There were also many full size equestrian statues founded in this metal, that of George I., until 1874 in Leicester Square, was one of these, and like the last it was brought from Canons, the celebrated house of the Duke of Chandos at Edgware, dismantled about 1747. The George I. resembled Le Sieur’s statue at Charing Cross and was known as the Golden Horse, for the whole was gilt, as many of the statues seem to have been at Canons, in that garden where, according to Pope, “The trees were clipped like statues—the statues thick as trees.”
The statue of William of Orange at Dublin is another of these, and it is celebrated alike in political demonstrations and Catholic polemics. Cardinal Newman wrote of it, “The very flower and cream of Protestantism used to glory in the statue of King William on College Green, Dublin, and though I cannot make any reference in print I recollect well what a shriek they raised some years ago when the figure was unhorsed. Some profane person one night applied gunpowder and blew the king right out of his saddle, and he was found by those who took interest in him, like Dagon, on the ground.”
Yet another equestrian statue is that of Charles the Second at Edinburgh, set up by the magistrates of the city in Parliament Square, in honour of the restoration of the king. A writer in the Athenæum for April 13th, 1850, speaks of it as the “finest piece of statuary in Edinburgh,” and urges the suitability of lead for the purpose. “In Black’s Guide through Edinburgh it is spoken of as the best specimen of bronze statuary which Edinburgh possesses; it is, however, composed of lead. Now this leaden equestrian statue has already without sensible deterioration stood the test of 165 years’ (in 1850) exposure to the weather, and it still seems as fresh as if erected but yesterday.” Some years before this, one of the interior irons having given way, a part of the shoulder sank a little and it was taken down and repaired and sufficiently proved to be lead. Taking the figures above, it appears that the date of this work is 1685.
Mr. James Nasmyth also wrote to the Athenæum, June, 1850, “to confirm as a practical man the perfect fitness of lead” as a substitute for bronze, and to recommend the cire perdu method of casting, at that time discontinued in England; the process being to model the statue in wax on a solid core, to cast in plaster the finished wax model, and then to melt out the wax from this plaster mould, the space which it occupied being refilled with lead. Of course only one cast can be obtained in this way, whereas the old decorative statues spoken of later were cast in a piece mould and reproduced again and again.
“The addition (still quoting) of about five per cent. of antimony will give it not only greater hardness but enhance its capability to run into the most delicate details ... it is in every sense as durable as bronze when subject simply to atmospheric action.”

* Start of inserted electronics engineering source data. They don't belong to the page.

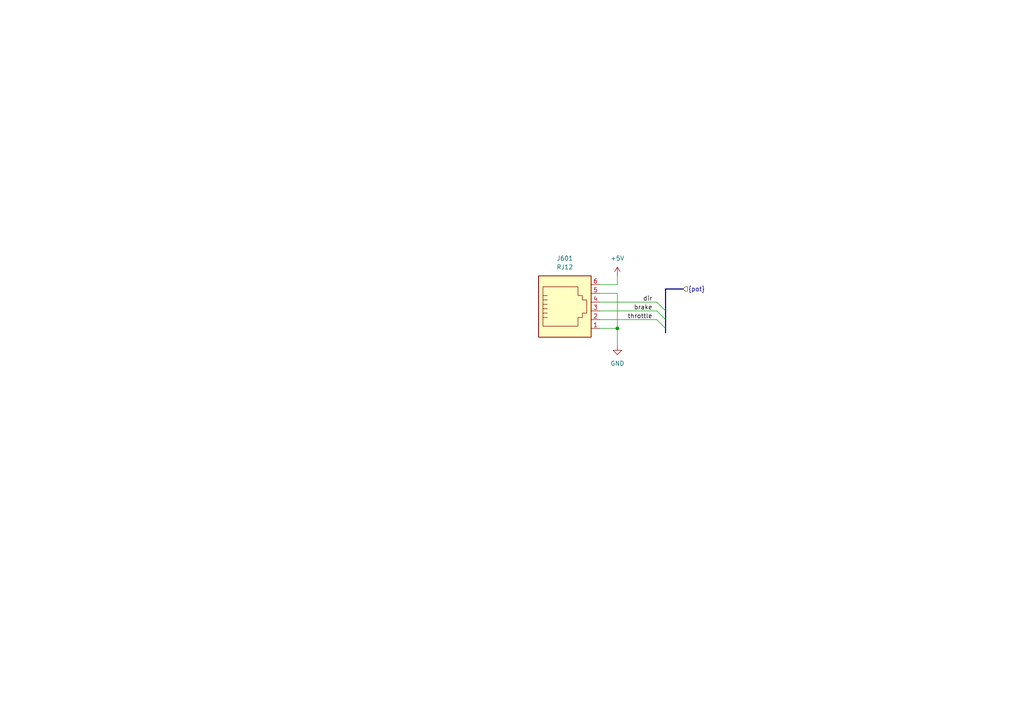
<source format=kicad_sch>
(kicad_sch (version 20230121) (generator eeschema)

  (uuid 0df07c6c-dc20-4394-a327-6d3fcc3ffc77)

  (paper "A4")

  

  (junction (at 179.07 95.25) (diameter 0) (color 0 0 0 0)
    (uuid 6fb6857a-5d41-4940-aab1-cd14eb25cb5a)
  )

  (bus_entry (at 190.5 90.17) (size 2.54 2.54)
    (stroke (width 0) (type default))
    (uuid 5998fd02-4794-4b1e-8455-fffed6d8daf2)
  )
  (bus_entry (at 190.5 92.71) (size 2.54 2.54)
    (stroke (width 0) (type default))
    (uuid 9c589898-b961-49fb-a541-53b7c668faee)
  )
  (bus_entry (at 190.5 87.63) (size 2.54 2.54)
    (stroke (width 0) (type default))
    (uuid f89d335d-1c84-4fc9-9b90-764c1ed71890)
  )

  (wire (pts (xy 179.07 80.01) (xy 179.07 82.55))
    (stroke (width 0) (type default))
    (uuid 094325ea-8bf6-4826-91ee-d999f146aed9)
  )
  (wire (pts (xy 173.99 90.17) (xy 190.5 90.17))
    (stroke (width 0) (type default))
    (uuid 11b4e062-53ab-40be-b5dc-c46cbf87896d)
  )
  (bus (pts (xy 193.04 83.82) (xy 193.04 90.17))
    (stroke (width 0) (type default))
    (uuid 2130da16-9ac8-4f90-b917-f7e951d51fe2)
  )

  (wire (pts (xy 173.99 87.63) (xy 190.5 87.63))
    (stroke (width 0) (type default))
    (uuid 29c17434-dfd8-46fa-8e38-fe248f4a6cfd)
  )
  (wire (pts (xy 179.07 100.33) (xy 179.07 95.25))
    (stroke (width 0) (type default))
    (uuid 3c01dcb9-22a3-4c7e-816e-3af84312ca50)
  )
  (bus (pts (xy 193.04 95.25) (xy 193.04 96.52))
    (stroke (width 0) (type default))
    (uuid 3f1eb2b0-5a4e-4d98-a3ed-e5b4711a25bf)
  )

  (wire (pts (xy 179.07 82.55) (xy 173.99 82.55))
    (stroke (width 0) (type default))
    (uuid 43652327-aa6e-4641-b5f3-28dcd5a9ecbf)
  )
  (wire (pts (xy 173.99 92.71) (xy 190.5 92.71))
    (stroke (width 0) (type default))
    (uuid 5330ec59-fa8c-4d6d-990c-f7a63c39cf04)
  )
  (wire (pts (xy 179.07 95.25) (xy 173.99 95.25))
    (stroke (width 0) (type default))
    (uuid 58da4e40-b9b4-432e-914b-5275a4496699)
  )
  (bus (pts (xy 193.04 92.71) (xy 193.04 95.25))
    (stroke (width 0) (type default))
    (uuid 69361694-c277-4348-bfb1-1de0f4398fe8)
  )
  (bus (pts (xy 193.04 90.17) (xy 193.04 92.71))
    (stroke (width 0) (type default))
    (uuid 8de9be6e-b758-4672-8aad-45cd288bd85a)
  )

  (wire (pts (xy 179.07 85.09) (xy 179.07 95.25))
    (stroke (width 0) (type default))
    (uuid 9f384404-8ef2-49a8-a60f-e8c0914490c2)
  )
  (wire (pts (xy 173.99 85.09) (xy 179.07 85.09))
    (stroke (width 0) (type default))
    (uuid a7e49eba-2098-438b-b6ec-99922c30724c)
  )
  (bus (pts (xy 198.12 83.82) (xy 193.04 83.82))
    (stroke (width 0) (type default))
    (uuid e4c45213-903c-4528-a76d-e5f3a2f9d2be)
  )

  (label "dir" (at 189.23 87.63 180) (fields_autoplaced)
    (effects (font (size 1.27 1.27)) (justify right bottom))
    (uuid 6403a228-78a9-4225-b3ef-db6f0ec733c6)
  )
  (label "brake" (at 189.23 90.17 180) (fields_autoplaced)
    (effects (font (size 1.27 1.27)) (justify right bottom))
    (uuid bfab7ff8-9379-41c5-a983-fe27125cc176)
  )
  (label "throttle" (at 189.23 92.71 180) (fields_autoplaced)
    (effects (font (size 1.27 1.27)) (justify right bottom))
    (uuid fb08a188-39bc-47d9-b597-f161fdca6b3d)
  )

  (hierarchical_label "{pot}" (shape input) (at 198.12 83.82 0) (fields_autoplaced)
    (effects (font (size 1.27 1.27)) (justify left))
    (uuid 4c8f4981-9f7c-4058-a159-c0d97b846928)
  )

  (symbol (lib_id "custom_kicad_lib_sk:RJ12") (at 163.83 90.17 0) (unit 1)
    (in_bom yes) (on_board yes) (dnp no) (fields_autoplaced)
    (uuid 852503b7-6cd2-46a2-b5a3-839ea26cda09)
    (property "Reference" "J601" (at 163.83 74.93 0)
      (effects (font (size 1.27 1.27)))
    )
    (property "Value" "RJ12" (at 163.83 77.47 0)
      (effects (font (size 1.27 1.27)))
    )
    (property "Footprint" "custom_kicad_lib_sk:RJ12" (at 163.83 100.33 0)
      (effects (font (size 1.27 1.27)) hide)
    )
    (property "Datasheet" "~" (at 163.83 89.535 90)
      (effects (font (size 1.27 1.27)) hide)
    )
    (pin "1" (uuid 45d70c4a-f89c-4bc7-bb9f-193c7505db9c))
    (pin "2" (uuid 86136ca5-4f13-44c2-93c5-9b93db1c1f57))
    (pin "3" (uuid 0b01e956-d80b-481e-806e-c6f725be0f94))
    (pin "4" (uuid 1e0732b4-b34c-4182-9041-b253173a41cf))
    (pin "5" (uuid 45b57891-40c1-42d4-a49d-3886e4525b77))
    (pin "6" (uuid 06040d85-dceb-46fa-b2a2-7d497e190116))
    (instances
      (project "Lnet-B"
        (path "/01279bc5-94d4-4f32-b32b-510b905bfb07"
          (reference "J601") (unit 1)
        )
      )
      (project "relayTrackerController"
        (path "/310048e5-9bca-49e2-9d90-85f6da689a34/8bbb1c8a-693b-42bf-99cc-ae817b3ece0e"
          (reference "J601") (unit 1)
        )
        (path "/310048e5-9bca-49e2-9d90-85f6da689a34/63662789-1916-410b-8696-494e232c8269"
          (reference "J1201") (unit 1)
        )
      )
    )
  )

  (symbol (lib_id "power:GND") (at 179.07 100.33 0) (unit 1)
    (in_bom yes) (on_board yes) (dnp no) (fields_autoplaced)
    (uuid 997965ea-c159-4eaf-83a0-d882ee6f289a)
    (property "Reference" "#PWR01002" (at 179.07 106.68 0)
      (effects (font (size 1.27 1.27)) hide)
    )
    (property "Value" "GND" (at 179.07 105.41 0)
      (effects (font (size 1.27 1.27)))
    )
    (property "Footprint" "" (at 179.07 100.33 0)
      (effects (font (size 1.27 1.27)) hide)
    )
    (property "Datasheet" "" (at 179.07 100.33 0)
      (effects (font (size 1.27 1.27)) hide)
    )
    (pin "1" (uuid b0adfac4-e695-41aa-b1a1-8f74c1847169))
    (instances
      (project "relayTrackerController"
        (path "/310048e5-9bca-49e2-9d90-85f6da689a34/63662789-1916-410b-8696-494e232c8269"
          (reference "#PWR01002") (unit 1)
        )
      )
    )
  )

  (symbol (lib_id "power:+5V") (at 179.07 80.01 0) (unit 1)
    (in_bom yes) (on_board yes) (dnp no) (fields_autoplaced)
    (uuid b6f811b5-9db8-4942-b714-b079c6da49c9)
    (property "Reference" "#PWR01001" (at 179.07 83.82 0)
      (effects (font (size 1.27 1.27)) hide)
    )
    (property "Value" "+5V" (at 179.07 74.93 0)
      (effects (font (size 1.27 1.27)))
    )
    (property "Footprint" "" (at 179.07 80.01 0)
      (effects (font (size 1.27 1.27)) hide)
    )
    (property "Datasheet" "" (at 179.07 80.01 0)
      (effects (font (size 1.27 1.27)) hide)
    )
    (pin "1" (uuid 72ba9e72-107e-41b8-a1de-7bc8ca20109e))
    (instances
      (project "relayTrackerController"
        (path "/310048e5-9bca-49e2-9d90-85f6da689a34/63662789-1916-410b-8696-494e232c8269"
          (reference "#PWR01001") (unit 1)
        )
      )
    )
  )
)

</source>
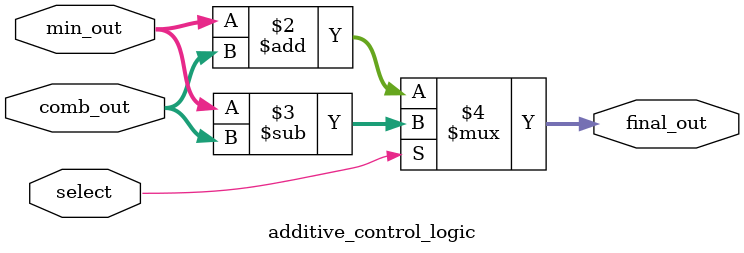
<source format=v>
module top_module (
    input wire clk,
    input wire reset,
    input wire [7:0] a, b, c, d,     // Input ports for the minimum circuit
    input wire [7:0] in_hi,          // Input port for the combinational circuit
    input wire [7:0] in_lo,          // Input port for the combinational circuit
    input wire select,               // Select input to choose between the two given modules
    output wire [7:0] min_out,       // Output port from the minimum circuit
    output wire [15:0] comb_out,     // Output port from the combinational circuit
    output wire [15:0] final_out     // Final output from the functional module
);

// Instantiate the minimum circuit module
minimum_circuit min_circuit(
    .a(a),
    .b(b),
    .c(c),
    .d(d),
    .out(min_out)
);

// Instantiate the combinational circuit module
combinational_circuit comb_circuit(
    .in_hi(in_hi),
    .in_lo(in_lo),
    .out(comb_out)
);

// Instantiate the addictive control logic module
additive_control_logic add_control(
    .select(select),
    .min_out(min_out),
    .comb_out(comb_out),
    .final_out(final_out)
);

endmodule

// Define the minimum circuit module
module minimum_circuit (
    input wire [7:0] a,
    input wire [7:0] b,
    input wire [7:0] c,
    input wire [7:0] d,
    output wire [7:0] out
);

// Find the minimum value of the four input values
assign out = (a < b) ? ((a < c) ? ((a < d) ? a : d) : ((c < d) ? c : d)) : ((b < c) ? ((b < d) ? b : d) : ((c < d) ? c : d));

endmodule

// Define the combinational circuit module
module combinational_circuit (
    input wire [7:0] in_hi,
    input wire [7:0] in_lo,
    output wire [15:0] out
);

// Combine the two input bytes into a half-word
assign out = {in_hi, in_lo};

endmodule

// Define the addictive control logic module
module additive_control_logic (
    input wire select,
    input wire [7:0] min_out,
    input wire [15:0] comb_out,
    output wire [15:0] final_out
);

// Choose between the two given modules based on the select input and compute the final output
assign final_out = (select == 1'b0) ? (min_out + comb_out) : (min_out - comb_out);

endmodule
</source>
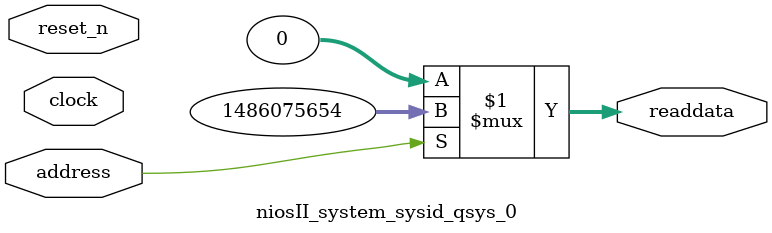
<source format=v>

`timescale 1ns / 1ps
// synthesis translate_on

// turn off superfluous verilog processor warnings 
// altera message_level Level1 
// altera message_off 10034 10035 10036 10037 10230 10240 10030 

module niosII_system_sysid_qsys_0 (
               // inputs:
                address,
                clock,
                reset_n,

               // outputs:
                readdata
             )
;

  output  [ 31: 0] readdata;
  input            address;
  input            clock;
  input            reset_n;

  wire    [ 31: 0] readdata;
  //control_slave, which is an e_avalon_slave
  assign readdata = address ? 1486075654 : 0;

endmodule




</source>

We shall see that an addition of block tin was made to the lead by the old figure founders. Type metal, which is so much harder than lead, is an alloy of lead and 1⁄4 to 1⁄3 of antimony, or of two parts of lead to one of tin and one of antimony.
In the courtyard of Houghton Tower, Lancashire, there is a statue of William III. brought from the dismantled Walton-le-Dale in 1834.
The statues decorating the parapets of the large “classic” country houses are at times of lead; there are five of these at Lyme in Cheshire. Over the portico of the Clarendon at Oxford there are four of these statues representing the sciences. Until recently there was a figure of King James high up in a niche at the Bodleian.
The figures of the good little boy and girl common at charity schools are also often of lead. The great Percy lion that surmounted old Northumberland House at Charing Cross (destroyed twenty years ago) is now on the river front of Syon House; it weighs about three tons, and it was placed in its original position in 1749. The lion on the bridge at Alnwick is also of lead, as the little boy found to his cost who climbed out on its tail.
There are a series of lead busts in oval panels on the front of Ham House, Petersham, Surrey, 1610 being the date of its erection.